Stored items
....

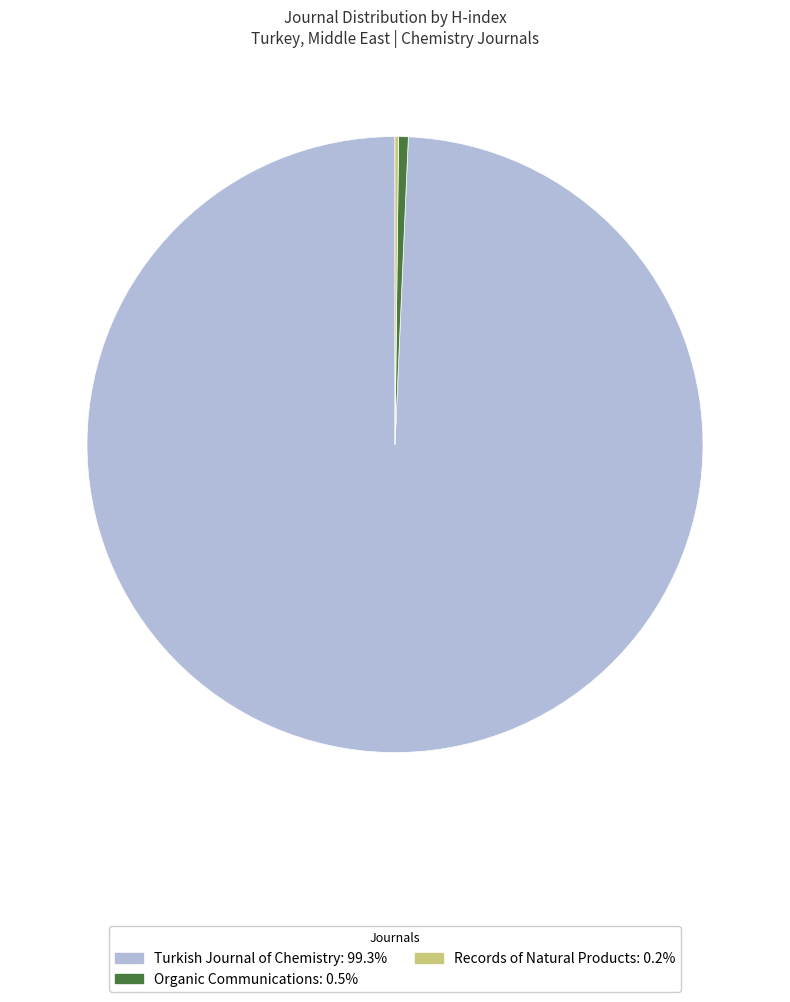

True or false: Organic Communications accounts for 1% of the total.

True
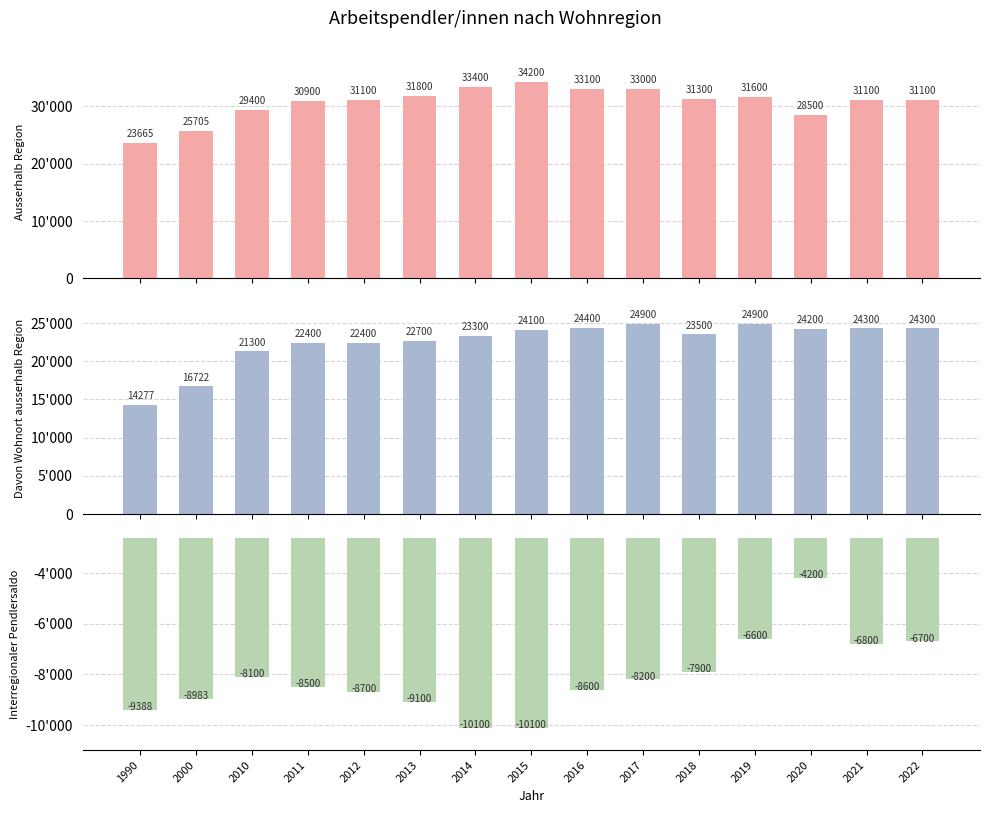

What is the difference between the highest and lowest values at 2010?

37500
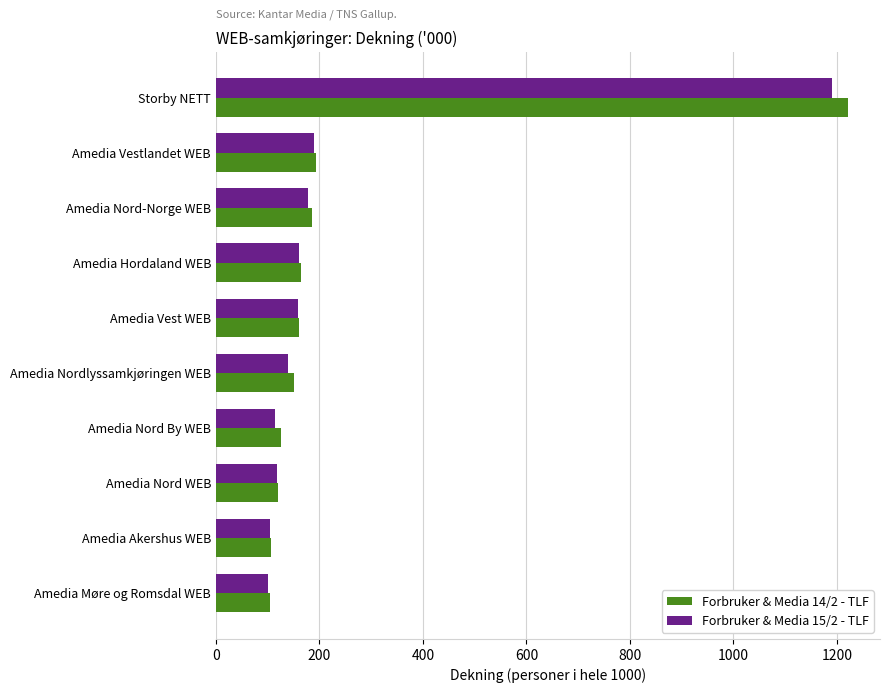

Is it true that Forbruker & Media 15/2 - TLF equals 60 at Amedia Akershus WEB?

False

....

Write out every line of the records above as a numbered list, skipping blank lines and leaving out the pictures.

▸ Task solution:
1. True or false: Organic Communications accounts for 1% of the total.
2. True
3. What is the difference between the highest and lowest values at 2010?
4. 37500
5. Is it true that Forbruker & Media 15/2 - TLF equals 60 at Amedia Akershus WEB?
6. False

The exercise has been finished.